Teropongindonesianews.com
Banyuwangi — Keberadaan tempat pembuangan akhir (TPA) sampah di Dusun Krajan Satu Desa Bangsring Kecamatan Wongsorejo Kabupaten Banyuwangi mendapat penolakan dari sejumlah warga sekitar pembuangan sampah ahir
Seperti pada Senin (21/11/22) pagi sejumlah warga yang terdampak dari pembuangan sampah Ahir yang dianggap oleh warga terdampak menimbulkan bau busuk yang menyengat ini dirasakan setiap hari, juga menimbulkan banyak lalat
warga kawatir akan menimbulkan sumber penyakit’terhadap warga sekitar jadi warga turun kelokasi dan menyatakan penolakan akan keberadaan tempat pembuangan sampah Ahir (TPA).

Kami meminta kepada Pemerintah Kabupaten Banyuwangi untuk menghentikan pembuangan sampah yang berada di dusun Krajan satu Desa Bangsring,ucap salah seorang warga
Warga mengeluhkan bau tidak sedap yang berasal dari lokasi pembuangan sampah. Selain itu, warga juga menyebut keberadaan TPA juga menyebabkan air sumur di daerah itu menjadi tercemar, tidak lagi jernih.
Kami berharap pada Pemerintah Kabupaten Banyuwangi untuk menghentikan pembuangan sampah disana, karena betul betul mengganggu terhadap masyarakat apalagi dari pihak Pemerintah Daerah Banyuwangi utamanya Dinas lingkungan hidup Banyuwangi tidak pernah ada musyawarah dengan warga sekitar terkait akan dijadikan lokasi ini menjadi pembuangan sampah.

Dari pemilik lahan Sadisan tidak pernah mensosialisasikan terhadap warga sekitar,dia hanya mementingkan diri sendiri dan keluarganya karena sudah dapat uang sewa Dari Dinas lingkungan hidup Banyuwangi
Sementara itu,Niwi yang akrab disapa Wewek selaku koordinator aksi menyampaikan, pembuangan sampah disini membuat aktivitas warga terganggu denga bau busuk yang menyengat tak hanya itu sumber mata air mereka tercemar, sehingga tidak layak lagi dikonsumsi lantaran sudah berubah warna dan berbau.
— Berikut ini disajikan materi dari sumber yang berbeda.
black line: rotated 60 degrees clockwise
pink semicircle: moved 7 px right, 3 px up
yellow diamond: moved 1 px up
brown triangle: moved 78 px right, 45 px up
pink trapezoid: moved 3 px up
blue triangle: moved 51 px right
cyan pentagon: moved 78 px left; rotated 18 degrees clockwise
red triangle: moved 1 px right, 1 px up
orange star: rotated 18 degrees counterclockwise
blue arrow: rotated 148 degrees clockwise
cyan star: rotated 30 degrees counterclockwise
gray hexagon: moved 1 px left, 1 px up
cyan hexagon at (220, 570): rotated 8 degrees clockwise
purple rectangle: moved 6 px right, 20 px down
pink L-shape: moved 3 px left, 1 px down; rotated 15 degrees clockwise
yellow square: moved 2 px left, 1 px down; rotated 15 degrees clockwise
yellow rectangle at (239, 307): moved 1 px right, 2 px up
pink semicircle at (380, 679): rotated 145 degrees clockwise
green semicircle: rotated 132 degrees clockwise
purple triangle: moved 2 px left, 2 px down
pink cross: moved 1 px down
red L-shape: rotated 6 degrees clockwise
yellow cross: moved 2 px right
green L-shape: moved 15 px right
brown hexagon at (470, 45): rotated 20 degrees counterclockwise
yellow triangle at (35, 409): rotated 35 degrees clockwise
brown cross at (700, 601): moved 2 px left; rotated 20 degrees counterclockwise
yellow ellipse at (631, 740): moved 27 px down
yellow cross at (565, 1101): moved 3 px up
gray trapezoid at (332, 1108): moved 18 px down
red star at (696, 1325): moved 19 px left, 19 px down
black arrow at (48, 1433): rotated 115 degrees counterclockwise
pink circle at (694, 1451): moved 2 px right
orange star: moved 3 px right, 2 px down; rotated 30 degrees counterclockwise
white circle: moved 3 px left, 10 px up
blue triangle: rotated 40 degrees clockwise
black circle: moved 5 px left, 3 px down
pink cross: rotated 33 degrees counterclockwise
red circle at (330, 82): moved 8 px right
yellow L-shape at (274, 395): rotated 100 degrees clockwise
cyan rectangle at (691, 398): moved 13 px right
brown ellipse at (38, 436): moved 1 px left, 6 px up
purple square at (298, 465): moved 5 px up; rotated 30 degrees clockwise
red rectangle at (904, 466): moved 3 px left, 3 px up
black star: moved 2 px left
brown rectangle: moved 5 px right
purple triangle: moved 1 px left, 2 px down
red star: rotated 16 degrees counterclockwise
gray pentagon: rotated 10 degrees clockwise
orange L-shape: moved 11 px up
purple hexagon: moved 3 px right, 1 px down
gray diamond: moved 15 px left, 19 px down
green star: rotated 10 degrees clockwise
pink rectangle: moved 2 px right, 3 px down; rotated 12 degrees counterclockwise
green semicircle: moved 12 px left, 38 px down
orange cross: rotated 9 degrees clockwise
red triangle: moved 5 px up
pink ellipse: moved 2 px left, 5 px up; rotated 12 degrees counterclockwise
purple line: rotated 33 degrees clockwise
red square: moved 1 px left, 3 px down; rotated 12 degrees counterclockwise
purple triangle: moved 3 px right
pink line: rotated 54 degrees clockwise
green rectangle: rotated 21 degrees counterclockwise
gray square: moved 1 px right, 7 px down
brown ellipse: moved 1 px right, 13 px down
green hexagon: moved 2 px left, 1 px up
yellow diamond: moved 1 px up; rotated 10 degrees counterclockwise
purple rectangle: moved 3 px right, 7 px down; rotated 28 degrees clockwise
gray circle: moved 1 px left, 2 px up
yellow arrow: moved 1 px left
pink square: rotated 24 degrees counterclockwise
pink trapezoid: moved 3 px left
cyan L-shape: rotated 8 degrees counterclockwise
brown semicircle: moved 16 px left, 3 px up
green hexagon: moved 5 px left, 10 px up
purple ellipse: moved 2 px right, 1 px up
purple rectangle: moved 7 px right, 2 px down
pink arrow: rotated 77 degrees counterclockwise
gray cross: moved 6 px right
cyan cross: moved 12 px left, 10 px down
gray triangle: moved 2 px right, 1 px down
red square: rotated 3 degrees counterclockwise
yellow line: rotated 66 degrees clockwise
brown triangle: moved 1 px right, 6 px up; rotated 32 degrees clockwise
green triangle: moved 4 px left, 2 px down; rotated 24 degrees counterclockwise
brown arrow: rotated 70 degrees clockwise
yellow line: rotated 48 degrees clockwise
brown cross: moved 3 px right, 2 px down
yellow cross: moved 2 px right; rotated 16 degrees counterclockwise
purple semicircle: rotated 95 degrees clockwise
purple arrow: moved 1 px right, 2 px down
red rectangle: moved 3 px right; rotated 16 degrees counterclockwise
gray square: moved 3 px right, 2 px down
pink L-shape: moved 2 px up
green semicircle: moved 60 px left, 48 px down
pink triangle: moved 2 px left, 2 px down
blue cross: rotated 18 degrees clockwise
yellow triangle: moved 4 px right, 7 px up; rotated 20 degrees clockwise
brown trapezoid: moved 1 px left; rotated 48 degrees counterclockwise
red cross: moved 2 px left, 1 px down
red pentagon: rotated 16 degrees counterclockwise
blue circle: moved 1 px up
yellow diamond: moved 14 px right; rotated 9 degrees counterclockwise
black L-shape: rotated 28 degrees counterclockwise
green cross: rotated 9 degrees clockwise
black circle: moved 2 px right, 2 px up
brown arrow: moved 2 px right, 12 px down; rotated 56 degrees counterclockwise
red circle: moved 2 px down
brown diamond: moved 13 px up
Ketika hujan turun, air di rumah warga sudah bau tidak layak lagi di konsumsi,” Kata Niwi
Dikatakannya lagi, jarak antara TPS dengan sumber mata air warga hanya 200 meter. “Ditempat pembuangan sampah tidak ada pengolahan, jadi limbahnya masuk ke sumber mata air yang lokasi TPA berdekatan dengan sumur penduduk
Ia menambahkan hari ini sudah ada tiga mobil pengangkut sampah yang diminta putar balik, agar tidak lagi membuang sampah di lokasi Dusun Krajan satu Desa Bangsring Kecamatan Wongsorejo Banyuwangi
Tadi pagi kami kasih penjelasan kepada sopir pengangkut sampah, agar tidak lagi membuang sampah disana, pungkasnya
Sebelummengadakan penolakan kami sudah
menyampaikan aspirasi dan penolakannya, warga akhirnya duduk bersama dengan melaksanakan diskusi di kantor kepala Desa Bangsring
Kami bersama warga dan BPD Desa Bangsring Bermusyawarah untuk menutup pembuangan samapah
Sementara itu, Drs Singhan Kepala Desa Bangsring Kecamatan Wongsorejo Banyuwangi saat dikonfirmasi awak media terkait samapah kami selaku kepala Desa Sudah melayangkan surat pemberitahuan kepada pemerintah daerah dalam hal ini Dinas lingkungan hidup Banyuwangi
Penyampaian surat tersebut bahwa warga keberatan lokasi pembuangan sampah yang berada di karajan satu, untuk menutup pembuangan sampah secara permanen, pungkasnya.